1型糖尿病は主に自己免疫によっておこる病気です。
自分の体の免疫異常で自分自身のインスリン工場である膵臓のβ細胞を破壊し発病します。
皆さんは1型糖尿病をご存知でしょうか?
1型糖尿病(昔はIDDM、インスリン依存型糖尿病、小児期に起こることが多いため小児糖尿病とも言われていました)は、主に自己免疫によっておこる病気で、自分の体の免疫異常で自分自身のインスリン工場である膵臓のβ細胞を破壊し発病します。
インスリンが体から無くなると糖を体に取り込むことできず、血管の中に糖があふれます。この状態が高血糖と言われ、高血糖状態が続くと、様々な形で血管の壁に溜まり、糖尿病特有の合併症につながります。
そのため 1型糖尿病を発症すると、膵臓移植や膵島移植などの特殊な治療を除けば、生涯にわたって毎日数回のインスリン自己注射またはインスリンポンプと呼ばれる医療機器によるインスリン補充を続ける以外に治療法はありません。
1型糖尿病は生活習慣病でも、先天性の病気でもありません。
遺伝して家系の中で何人も発病することもまれです。

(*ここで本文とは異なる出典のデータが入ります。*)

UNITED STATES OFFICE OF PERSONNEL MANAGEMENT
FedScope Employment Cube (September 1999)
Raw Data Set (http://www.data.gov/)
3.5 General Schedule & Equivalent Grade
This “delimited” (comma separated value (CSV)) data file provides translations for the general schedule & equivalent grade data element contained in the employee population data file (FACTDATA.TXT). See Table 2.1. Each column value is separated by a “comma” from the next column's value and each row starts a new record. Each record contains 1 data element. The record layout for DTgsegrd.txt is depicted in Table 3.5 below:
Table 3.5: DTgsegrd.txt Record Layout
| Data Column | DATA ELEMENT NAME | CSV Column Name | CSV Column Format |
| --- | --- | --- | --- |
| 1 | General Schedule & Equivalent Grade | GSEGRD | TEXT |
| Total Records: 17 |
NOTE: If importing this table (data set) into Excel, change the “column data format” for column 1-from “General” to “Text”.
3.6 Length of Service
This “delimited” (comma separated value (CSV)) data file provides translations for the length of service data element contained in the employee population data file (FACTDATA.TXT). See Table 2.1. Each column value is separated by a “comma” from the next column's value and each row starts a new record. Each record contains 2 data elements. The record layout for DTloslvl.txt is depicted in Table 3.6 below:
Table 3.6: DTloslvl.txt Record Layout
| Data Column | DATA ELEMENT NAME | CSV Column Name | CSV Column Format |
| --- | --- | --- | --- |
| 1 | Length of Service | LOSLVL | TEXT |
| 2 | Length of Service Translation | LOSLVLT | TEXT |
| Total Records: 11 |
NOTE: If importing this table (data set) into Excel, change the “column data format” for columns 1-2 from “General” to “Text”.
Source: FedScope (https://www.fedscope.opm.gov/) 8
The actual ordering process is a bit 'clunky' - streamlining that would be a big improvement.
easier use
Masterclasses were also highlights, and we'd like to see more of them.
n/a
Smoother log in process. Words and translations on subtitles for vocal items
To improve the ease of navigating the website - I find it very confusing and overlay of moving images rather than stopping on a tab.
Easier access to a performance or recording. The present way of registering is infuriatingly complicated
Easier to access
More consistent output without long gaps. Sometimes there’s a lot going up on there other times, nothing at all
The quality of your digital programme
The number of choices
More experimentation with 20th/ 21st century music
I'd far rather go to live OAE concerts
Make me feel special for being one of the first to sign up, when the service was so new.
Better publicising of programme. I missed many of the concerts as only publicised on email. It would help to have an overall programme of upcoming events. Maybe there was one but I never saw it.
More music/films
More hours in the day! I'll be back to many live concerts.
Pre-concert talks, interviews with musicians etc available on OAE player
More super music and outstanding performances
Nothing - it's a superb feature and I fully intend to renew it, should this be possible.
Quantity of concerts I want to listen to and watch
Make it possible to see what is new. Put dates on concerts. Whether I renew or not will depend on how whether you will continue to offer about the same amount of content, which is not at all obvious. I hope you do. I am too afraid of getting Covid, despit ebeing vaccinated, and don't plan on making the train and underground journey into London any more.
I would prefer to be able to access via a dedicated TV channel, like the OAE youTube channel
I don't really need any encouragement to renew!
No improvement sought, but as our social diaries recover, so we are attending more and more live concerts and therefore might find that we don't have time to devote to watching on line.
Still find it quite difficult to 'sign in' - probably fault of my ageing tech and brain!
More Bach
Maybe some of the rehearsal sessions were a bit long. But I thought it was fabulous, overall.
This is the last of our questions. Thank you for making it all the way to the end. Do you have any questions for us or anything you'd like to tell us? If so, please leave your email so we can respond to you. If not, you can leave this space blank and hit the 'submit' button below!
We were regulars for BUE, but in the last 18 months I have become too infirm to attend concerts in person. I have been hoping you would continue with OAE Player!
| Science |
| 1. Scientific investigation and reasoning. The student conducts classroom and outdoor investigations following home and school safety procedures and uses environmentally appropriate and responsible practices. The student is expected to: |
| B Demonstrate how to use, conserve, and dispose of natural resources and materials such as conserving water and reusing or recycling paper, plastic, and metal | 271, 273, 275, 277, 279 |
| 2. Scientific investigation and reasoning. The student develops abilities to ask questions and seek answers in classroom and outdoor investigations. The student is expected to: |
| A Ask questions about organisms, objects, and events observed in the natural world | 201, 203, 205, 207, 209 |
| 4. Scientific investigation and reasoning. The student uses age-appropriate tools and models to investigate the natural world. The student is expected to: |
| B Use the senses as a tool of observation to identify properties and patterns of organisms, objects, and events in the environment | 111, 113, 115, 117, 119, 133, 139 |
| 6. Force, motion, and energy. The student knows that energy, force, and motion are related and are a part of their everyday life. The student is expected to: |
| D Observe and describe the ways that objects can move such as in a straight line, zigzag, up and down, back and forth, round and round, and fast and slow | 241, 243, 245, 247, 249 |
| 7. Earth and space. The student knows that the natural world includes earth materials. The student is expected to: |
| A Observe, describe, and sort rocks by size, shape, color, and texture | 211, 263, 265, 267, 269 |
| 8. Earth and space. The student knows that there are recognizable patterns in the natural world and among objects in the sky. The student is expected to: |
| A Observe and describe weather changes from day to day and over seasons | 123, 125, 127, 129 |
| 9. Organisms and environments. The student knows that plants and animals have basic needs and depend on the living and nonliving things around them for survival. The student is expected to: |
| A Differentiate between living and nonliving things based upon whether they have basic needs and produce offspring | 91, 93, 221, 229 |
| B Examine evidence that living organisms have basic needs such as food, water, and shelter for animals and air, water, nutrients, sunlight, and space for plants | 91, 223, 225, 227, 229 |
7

もちろん1型糖尿病が他人にうつることはありません。
また大人は1型糖尿病を発症しないと思われていますが、英国首相(2018年現在)のテリーザ メイ氏が56歳で1型糖尿病を発症した事が示すように、約半数は30歳以降に発症するといわれています。
厚生労働省の研究班の報告では日本の1型糖尿病患者の総数は10~14万人とされ、有病率は約0.1%と言われており、1000人に1人が1型糖尿病をもちながら生活しています。
北欧と比べると日本の1型糖尿病患者は小児では約1/30、成人では約1/3と言われており、まだまだ認知度が低いのが現状です。
姫路市だけでも数百人の1型糖尿病患者さんがおられますので、もしかすると皆さんのお知り合いにも1型糖尿病患者さんがおられるかもしれません。
1型糖尿病では膵β細胞の破壊の程度に違いがあります。
急性発症1型糖尿病の患者さんでは、自分のインスリンが全く無くなってしまった方とほんのわずかではありますが残っている方とがおられます*1。
自分のインスリンが全く無くなってしまうと血糖値が変動しやすく(不安定型糖尿病)、専門医をもってしてもコントロールすることが困難になります。
注射するインスリンが少しでも多過ぎると低血糖、少しでも足りないと逆に高血糖になり、ひどい場合には低血糖による昏睡と高血糖による昏睡のどちらも起こすことになります。
一方、自分のインスリンが僅かながらも残っている方では血糖のコントロールが安定化します。
自分のインスリンは時々刻々の血糖変化に応じて自然に増えたり減ったりしてくれますから、外から注射するインスリンの量が多過ぎる場合には自分のインスリンが減少し、少な過ぎる場合には増加して狭間を埋めてくれる、いわば緩衝剤としての作用を発揮してくれるからです。
たとえ量はわずかでも、自分のインスリンが残っていると注射で投与するインスリンの過不足が緩衝されて、コントロールが安定化するのです。
急診断基準は空腹時あるいはグルカゴン負荷後C ペプチド<0.1 (ng/ml)です。
インスリン分泌が枯渇した1型糖尿病に至る期間
1型糖尿病の進行はタイプで異なります。
身体的にも社会的にも対応に格別の配慮が必要
1型糖尿病でインスリン注射をやめてしまうとたちまち死に直結することは、膵臓を手術で全部摘出した場合と同じで、腎不全の方が人工透析をやめてしまうと死に直結することに類似しています(図1)。
災害時には更に大きな問題で、大震災で被災された1型糖尿病の方々に命綱であるインスリンを各方面の懸命の努力で調達・供給したことは記憶に新しいところです。
1型糖尿病のなかでも特にコントロールが難しく、身体的にも社会的にも対応に格別の配慮が必要な「インスリン分泌が枯渇した1型糖尿病」の方々の診断と適切な対応がなされることが望まれます。